Aks langsung bersujud. Tidak, ini lebih seperti merendahkan diri sekujur tubuh. Aks yang klasik, sungguh. Meskipun aku tidak yakin dikenal karena dogeza itu hal yang baik.
“Ngomong-ngomong, apa rencana kalian berdua selanjutnya? Masih tinggal di ibu kota?”
“Tidak. Kami juga akan segera pergi.”
Terlalu banyak petualang berkumpul di sini. Terlalu banyak persaingan. Repot sekali.
“Kukira kau tipe yang akan menyambutnya. Kupikir kau akan bersemangat untuk berkompetisi.”
“Kau benar sekali. Aks memang bilang begitu awalnya, tapi…”
Cell marah padaku. ‘Apa gunanya jadi tidak efisien? Kalau kita nggak bisa terima pekerjaan, kita bahkan nggak akan bisa bayar penginapan. Apa kamu mau selesaikan masalah itu cuma dengan roh?’ …atau semacamnya. Benar-benar brutal…”
“Ha ha ha.”
Seluruh adegan itu begitu mudah dibayangkan hingga saya tidak bisa menahan tawa.
Kanade dan Tania pun tertawa, dan melihat itu, Cell dan Aks pun ikut tersenyum.
“Kita mungkin akan tinggal di sekitar ibu kota untuk sementara waktu. Lalu, kalau ada kesempatan, kita akan pergi ke Horizon.”
“Begitu. Jadi minumannya harus menunggu sampai saat itu.”
“Jangan lupa janjimu untuk minum bersama kami, oke?”
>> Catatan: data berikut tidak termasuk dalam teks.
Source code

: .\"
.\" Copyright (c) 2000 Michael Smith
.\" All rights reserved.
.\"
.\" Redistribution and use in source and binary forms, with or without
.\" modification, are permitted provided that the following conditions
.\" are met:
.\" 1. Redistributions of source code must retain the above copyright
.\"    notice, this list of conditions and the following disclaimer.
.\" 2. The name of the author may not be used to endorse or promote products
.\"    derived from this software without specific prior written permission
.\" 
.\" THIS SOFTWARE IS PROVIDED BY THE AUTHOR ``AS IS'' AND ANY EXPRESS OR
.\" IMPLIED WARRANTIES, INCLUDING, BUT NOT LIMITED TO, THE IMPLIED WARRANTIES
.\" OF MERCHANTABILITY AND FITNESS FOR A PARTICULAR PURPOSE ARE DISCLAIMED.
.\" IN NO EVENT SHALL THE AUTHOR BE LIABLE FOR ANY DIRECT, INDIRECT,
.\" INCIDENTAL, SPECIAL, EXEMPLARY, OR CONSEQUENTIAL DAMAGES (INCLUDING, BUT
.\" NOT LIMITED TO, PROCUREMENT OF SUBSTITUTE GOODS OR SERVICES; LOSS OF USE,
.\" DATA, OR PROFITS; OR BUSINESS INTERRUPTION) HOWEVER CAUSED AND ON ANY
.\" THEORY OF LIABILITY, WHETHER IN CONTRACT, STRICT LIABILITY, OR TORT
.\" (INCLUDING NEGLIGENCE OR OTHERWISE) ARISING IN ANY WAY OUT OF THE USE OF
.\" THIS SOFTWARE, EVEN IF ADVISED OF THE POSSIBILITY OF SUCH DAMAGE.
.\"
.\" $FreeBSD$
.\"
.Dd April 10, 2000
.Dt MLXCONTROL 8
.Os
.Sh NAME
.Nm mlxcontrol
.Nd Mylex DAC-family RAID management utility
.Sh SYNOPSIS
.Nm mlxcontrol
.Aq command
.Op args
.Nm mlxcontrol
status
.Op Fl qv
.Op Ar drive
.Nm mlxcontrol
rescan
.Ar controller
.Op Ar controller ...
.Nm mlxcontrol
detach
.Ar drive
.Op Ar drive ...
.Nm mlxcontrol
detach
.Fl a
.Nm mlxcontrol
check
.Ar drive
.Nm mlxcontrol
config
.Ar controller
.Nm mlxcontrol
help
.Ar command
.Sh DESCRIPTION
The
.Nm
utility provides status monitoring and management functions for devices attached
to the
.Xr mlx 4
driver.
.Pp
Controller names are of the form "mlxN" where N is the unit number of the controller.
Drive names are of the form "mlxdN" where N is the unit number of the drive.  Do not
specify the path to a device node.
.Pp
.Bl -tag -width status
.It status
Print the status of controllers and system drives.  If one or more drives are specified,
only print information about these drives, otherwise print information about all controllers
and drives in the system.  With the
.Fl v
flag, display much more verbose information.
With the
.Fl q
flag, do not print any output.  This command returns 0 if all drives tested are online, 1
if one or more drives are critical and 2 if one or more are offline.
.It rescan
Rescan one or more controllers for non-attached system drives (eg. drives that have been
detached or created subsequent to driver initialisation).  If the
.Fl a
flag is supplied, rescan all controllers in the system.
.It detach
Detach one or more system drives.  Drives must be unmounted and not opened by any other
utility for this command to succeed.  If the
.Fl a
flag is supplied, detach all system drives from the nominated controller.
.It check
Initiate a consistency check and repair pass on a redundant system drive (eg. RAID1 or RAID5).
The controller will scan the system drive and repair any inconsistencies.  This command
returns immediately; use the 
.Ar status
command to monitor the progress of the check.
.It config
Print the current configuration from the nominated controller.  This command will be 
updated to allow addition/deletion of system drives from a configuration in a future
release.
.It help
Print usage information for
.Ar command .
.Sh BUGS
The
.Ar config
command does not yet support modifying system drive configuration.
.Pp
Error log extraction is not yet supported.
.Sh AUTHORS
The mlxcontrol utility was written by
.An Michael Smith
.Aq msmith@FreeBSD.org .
“Kamu mentraktir kami sampai dompetmu kosong. Jadi… sampai jumpa lagi.”
Aku berjabat tangan dengan Aks dan Cell secara bergantian.
Dengan penuh rasa syukur dan persahabatan, aku menggenggam tangan mereka erat—sangat erat.
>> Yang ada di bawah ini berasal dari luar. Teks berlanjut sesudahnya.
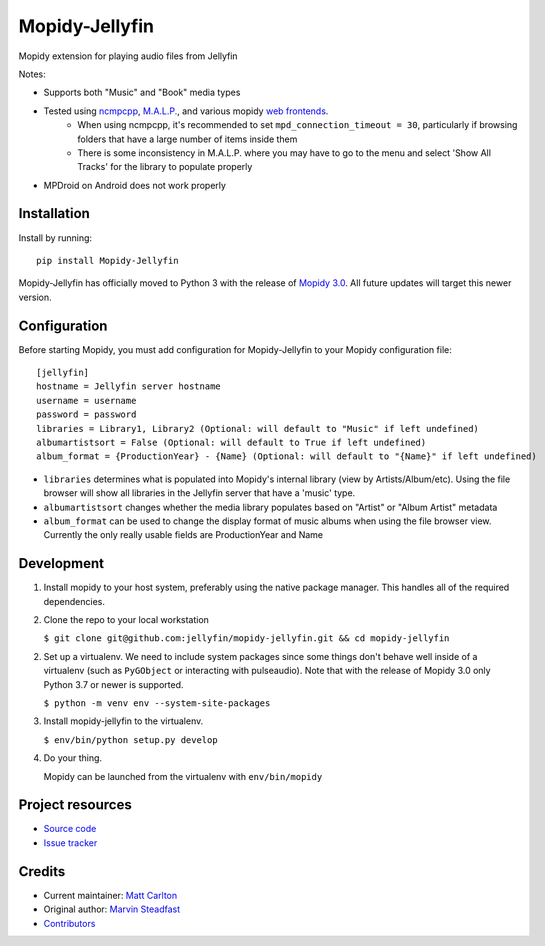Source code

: ****************************
Mopidy-Jellyfin
****************************

.. image:: https://img.shields.io/pypi/v/Mopidy-Jellyfin.svg?style=flat
    :target: https://pypi.python.org/pypi/Mopidy-Jellyfin/
    :alt: Latest PyPI version


Mopidy extension for playing audio files from Jellyfin

Notes:

- Supports both "Music" and "Book" media types
- Tested using `ncmpcpp <https://rybczak.net/ncmpcpp/>`_, `M.A.L.P. <https://play.google.com/store/apps/details?id=org.gateshipone.malp>`_, and various mopidy `web frontends <https://mopidy.com/ext/>`_.
    - When using ncmpcpp, it's recommended to set ``mpd_connection_timeout = 30``, particularly if browsing folders that have a large number of items inside them
    - There is some inconsistency in M.A.L.P. where you may have to go to the menu and select 'Show All Tracks' for the library to populate properly
- MPDroid on Android does not work properly


Installation
============

Install by running::

    pip install Mopidy-Jellyfin

Mopidy-Jellyfin has officially moved to Python 3 with the release of `Mopidy 3.0 <https://mopidy.com/blog/2019/12/22/mopidy-3.0/>`_.  All future updates will target this newer version.


Configuration
=============

Before starting Mopidy, you must add configuration for
Mopidy-Jellyfin to your Mopidy configuration file::

    [jellyfin]
    hostname = Jellyfin server hostname
    username = username
    password = password
    libraries = Library1, Library2 (Optional: will default to "Music" if left undefined)
    albumartistsort = False (Optional: will default to True if left undefined)
    album_format = {ProductionYear} - {Name} (Optional: will default to "{Name}" if left undefined)

* ``libraries`` determines what is populated into Mopidy's internal library (view by Artists/Album/etc).  Using the file browser will show all libraries in the Jellyfin server that have a 'music' type.

* ``albumartistsort`` changes whether the media library populates based on "Artist" or "Album Artist" metadata

* ``album_format`` can be used to change the display format of music albums when using the file browser view.  Currently the only really usable fields are ProductionYear and Name


Development
===========

1. Install mopidy to your host system, preferably using the native package manager.  This handles all of the required dependencies.

2. Clone the repo to your local workstation

   ``$ git clone git@github.com:jellyfin/mopidy-jellyfin.git && cd mopidy-jellyfin``

2. Set up a virtualenv.  We need to include system packages since some things don't behave well inside of a virtualenv (such as ``PyGObject`` or interacting with pulseaudio).  Note that with the release of Mopidy 3.0 only Python 3.7 or newer is supported.

   ``$ python -m venv env --system-site-packages``

3. Install mopidy-jellyfin to the virtualenv.

   ``$ env/bin/python setup.py develop``

4. Do your thing.

   Mopidy can be launched from the virtualenv with ``env/bin/mopidy``


Project resources
=================

- `Source code <https://github.com/jellyfin/mopidy-jellyfin>`_
- `Issue tracker <https://github.com/jellyfin/mopidy-jellyfin/issues>`_


Credits
=======

- Current maintainer: `Matt Carlton <https://github.com/mcarlton00>`_
- Original author: `Marvin Steadfast <https://github.com/xsteadfastx>`_
- `Contributors <https://github.com/jellyfin/mopidy-jellyfin/graphs/contributors>`_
“Jaga diri kalian berdua! Sama seperti Rein, aku juga tak sabar bertemu kalian lagi!”
“Sebaiknya kau juga melakukannya dengan baik. Dan hati-hati jangan sampai terluka, mengerti?”
“Terima kasih.”
“Ya! Sampai jumpa lagi!”
Maka, dengan janji untuk bertemu lagi—janji yang sebelumnya tidak dapat kami penuhi—kami berpisah dengan Aks dan Cell.
Apa yang akan terjadi, kita tidak tahu. Tidak ada yang namanya kepastian.
Meski begitu… kami berharap kita akan bertemu lagi suatu hari nanti, dan masing-masing dari kita melangkah maju di jalan kita sendiri.